Предложенный текст —

#####

Когда мы говорим о вопросах веры, мы говорим не теми понятиями, не теми категориями. Нам кажется, что можно обрести веру, услышав кого-то. Но это не вера, это сочувствие чужому опыту, или, можно так сказать, доверие чужому опыту. Вера – это не усилие, которое ты над собой делаешь, чтобы убедиться в том, что не входит в размеры твоей головы или твоего сердца, вера – это такое духовное состояние, молитвенное, при котором просто уходит неверие и наступает вера. Опять же мне очень сложно это объяснить, это каждому нужно просто пережить. Вера – это не логика, не умозаключение, не доверие к чужому опыту, вера – это состояние, как харизматическое осенение.
Настоящая вера – это состояние просвещения ума и сердца. Тогда человеку не нужно убеждать самого себя, ему не нужны логические доводы и объяснения, ему вообще все это не нужно, он просто стал верующим и все.

#####

Задания к упражнению —
A. Переведите на английский язык предложение из текста о вере: «Настоящая вера – это состояние просвещения ума и сердца.»
B. Выпишите из текста о вере фрагмент, начиная со слов «Когда мы говорим» и заканчивая словами «как харизматическое осенение.».
Приведённый далее список для работы не понадобится.

Исходные данные —
#####

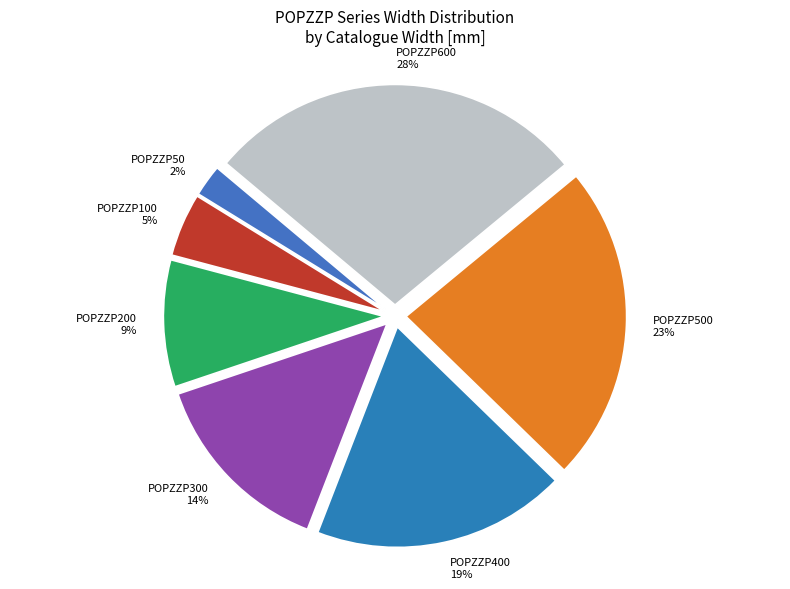

To the nearest percent, what portion does POPZZP500 23% represent?

23%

#####

Выполненные задания —
A. True faith is a state of enlightenment of the mind and the heart.

B.
Когда мы говорим о вопросах веры, мы говорим не теми понятиями, не теми категориями. Нам кажется, что можно обрести веру, услышав кого-то. Но это не вера, это сочувствие чужому опыту, или, можно так сказать, доверие чужому опыту. Вера – это не усилие, которое ты над собой делаешь, чтобы убедиться в том, что не входит в размеры твоей головы или твоего сердца, вера – это такое духовное состояние, молитвенное, при котором просто уходит неверие и наступает вера. Опять же мне очень сложно это объяснить, это каждому нужно просто пережить. Вера – это не логика, не умозаключение, не доверие к чужому опыту, вера – это состояние, как харизматическое осенение.